Open ichitaka opened 3 years ago

ichitaka commented 3 years ago

While I had similar issues as reported in nb_conda_kernels issue #158 some time ago, I can't remember this issue arising since quite some time. Instead, when I try to use this template, I get environment conflicts when calling "make create_environment" which get solved by simply removing the requirement for this old nb_conda_kernels version.

hackalog commented 3 years ago

You're right. It's probably worth taking it out for now and seeing what happens. Since it almost certainly only affects users who used particular nb_conda_kernal versions along the way, the number of people that are potentially still affected is likely quite small

hackalog commented 3 years ago

Incidently, @ichitaka you may want to give the Easydata2 branch a spin, as we're planning a major API break (and many, many cleanups and features). see #225

hamelin commented 1 year ago

Another question around the usefulness of the nb_conda_kernels package comes from the notion that its inclusion in EasyData is backwards. The point of this package is to automate, for a Jupyter deployment, the wrapping of any environment suitable local Conda environment. Thus, the environment in which Jupyter is installed should be where nb_conda_kernels is also installed.

However, EasyData is used in either one of two situations:

  1. Jupyter is run directly from the EasyData project. Then, the Python kernel that is deployed as part of the project's environment is used as that Jupyter's default.
  2. Jupyter is run outside of the EasyData project (as is the case for a shared host interfaced through JupyterHub, for instance). In that case, the wrapping of the EasyData environment into a kernel that can be used through that "external" Jupyter instance depends on it having the nb_conda_kernels installed. If it does not, then the EasyData environment will remain invisible until a kernel wrapping it is explicitly put in place (such as by running python -m ipykernel install ...).

Thus, the inclusion of nb_conda_kernels is either spurious or wrong.

hackalog commented 1 year ago

This is all true. It ended up here a long time ago as part of a corner case where ipykernel was failing to link to the local conda environments when a particular version of conda was in use. As of a year ago, users still occasionally report that the environments aren’t visible from a locally run jupyter notebook.

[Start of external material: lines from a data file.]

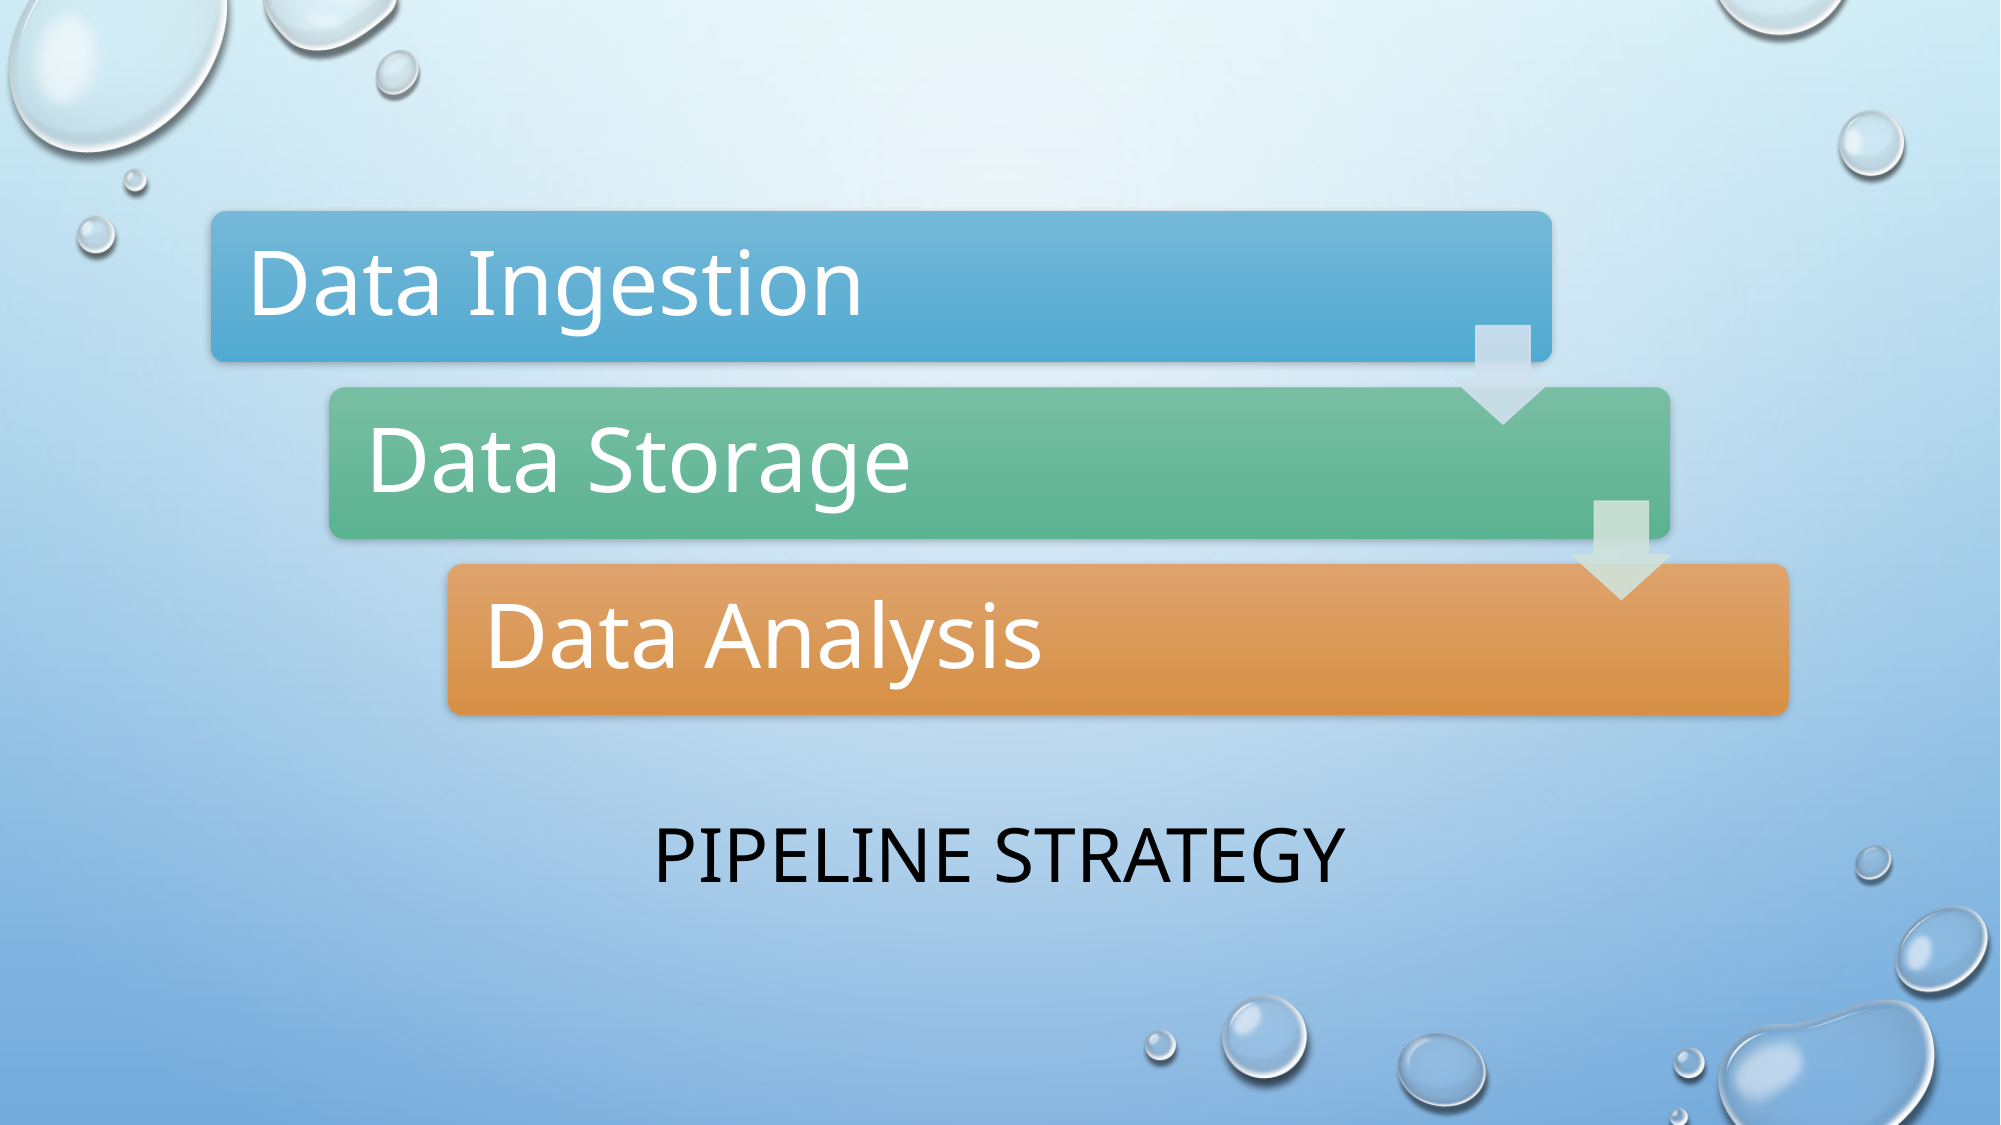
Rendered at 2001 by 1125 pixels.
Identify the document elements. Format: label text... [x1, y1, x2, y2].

picture [0, 0, 2000, 1125]
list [210, 210, 1790, 716]
title Pipeline Strategy [149, 752, 1851, 966]
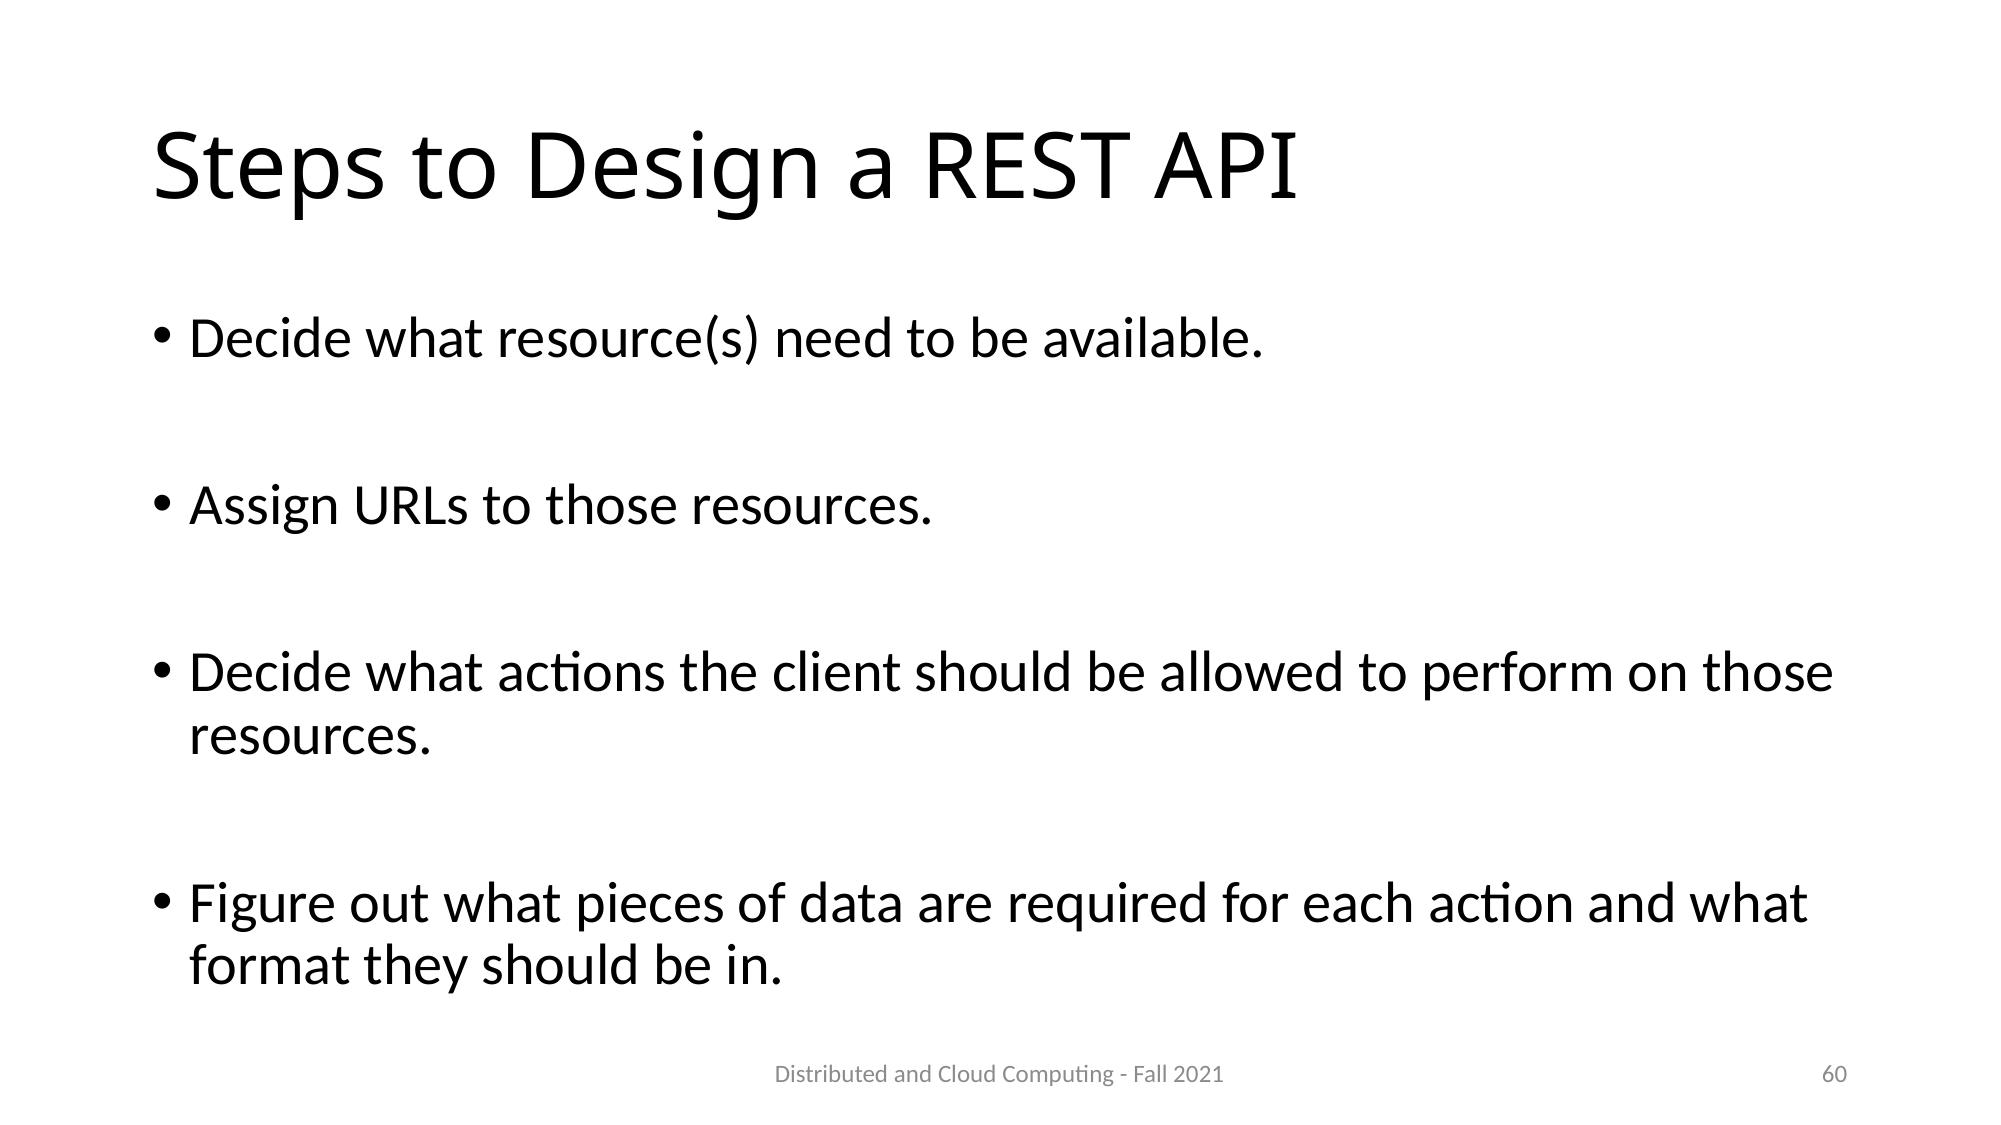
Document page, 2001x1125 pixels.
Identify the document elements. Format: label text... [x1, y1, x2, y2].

footer Distributed and Cloud Computing - Fall 2021 [662, 1042, 1338, 1103]
title Steps to Design a REST API [137, 59, 1863, 278]
slide_number 60 [1412, 1042, 1863, 1103]
list Decide what resource(s) need to be available. Assign URLs to those resources. Decide what actions the client should be allowed to perform on those resources. Figure out what pieces of data are required for each action and what format they should be in. [137, 299, 1863, 1014]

Note, it does get invoked from both outside and inside the created environment, (create and update_environment respectively).

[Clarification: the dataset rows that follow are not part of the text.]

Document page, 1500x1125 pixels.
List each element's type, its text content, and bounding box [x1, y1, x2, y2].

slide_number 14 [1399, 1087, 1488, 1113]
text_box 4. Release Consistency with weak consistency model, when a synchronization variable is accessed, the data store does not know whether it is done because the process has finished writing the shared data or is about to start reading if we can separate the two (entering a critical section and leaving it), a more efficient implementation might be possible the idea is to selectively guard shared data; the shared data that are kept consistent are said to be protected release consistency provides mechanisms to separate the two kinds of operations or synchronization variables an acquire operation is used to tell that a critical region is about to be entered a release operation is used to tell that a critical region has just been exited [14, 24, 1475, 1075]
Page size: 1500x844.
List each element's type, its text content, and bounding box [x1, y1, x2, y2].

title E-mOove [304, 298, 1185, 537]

Since I never finished debugging the issue, and as this step fixed it once, I never took it out.

So I think the right thing to do is fix it in easydata proper, and if/when the bug occurs again, try and solve it properly.

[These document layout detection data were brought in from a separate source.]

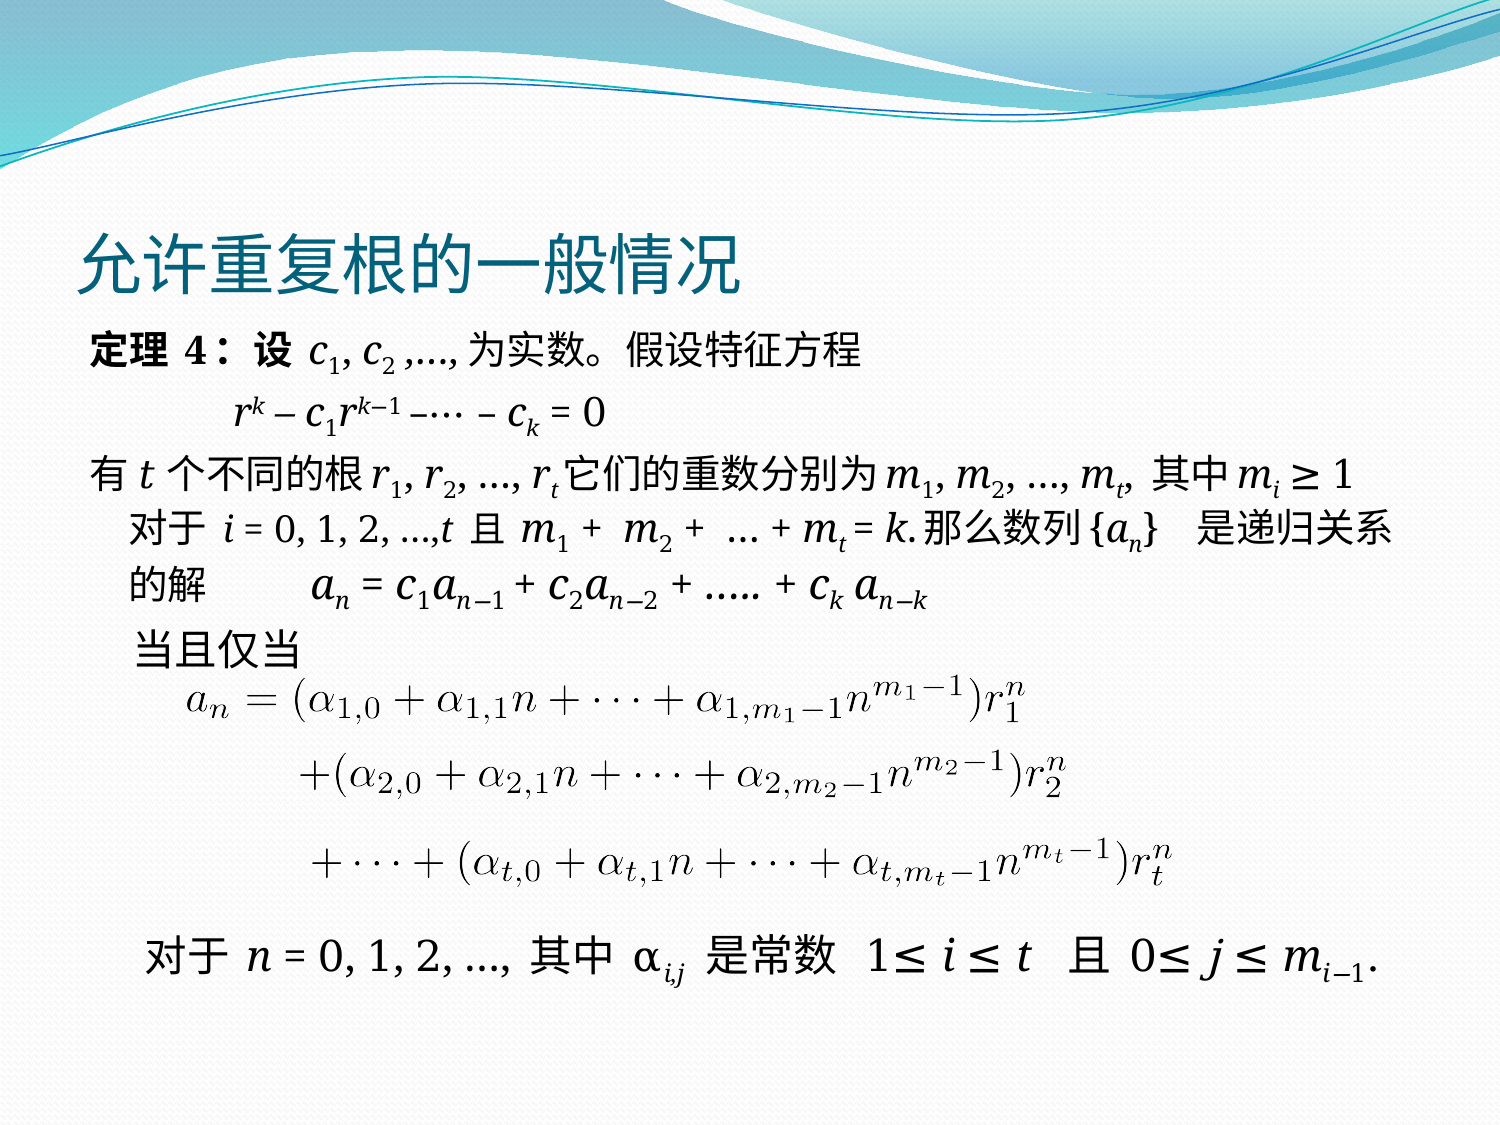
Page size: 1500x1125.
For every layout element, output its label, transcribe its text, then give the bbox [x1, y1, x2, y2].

title 允许重复根的一般情况 [75, 115, 1425, 303]
picture [187, 674, 1025, 725]
list 定理 4：设 c1, c2 ,…,为实数。假设特征方程 rk – c1rk−1 –⋯ – ck = 0 有 𝑡 个不同的根r1, r2, …, rt它们的重数分别为m1, m2, …, mt, 其中mi ≥ 1 对于 i = 0, 1, 2, …,t 且 m1 + m2 + … + mt = k.那么数列{an} 是递归关系的解 an = c1an−1 + c2an−2 + ….. + ck an−k 当且仅当 对于 n = 0, 1, 2, …, 其中 αi,j 是常数 1≤ i ≤ t 且 0≤ j ≤ mi−1. [75, 317, 1425, 1038]
list Jump to long description [305, 838, 1177, 897]
list Jump to long description [180, 675, 1030, 735]
picture [312, 837, 1172, 887]
list Jump to long description [292, 750, 1071, 810]
picture [299, 749, 1066, 800]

(I’m looking for the issue I filed upstream in ipykernel with the actual problem I was working around. Will post it here if I find it.

hackalog commented 1 year ago

Ah, It wasn’t an issue with ipykernel. It must have been even older than that (before i was using it). I was thinking of this issue:

https://github.com/Anaconda-Platform/nb_conda_kernels/issues/158

Will look at this with an unfoggy head some day soon.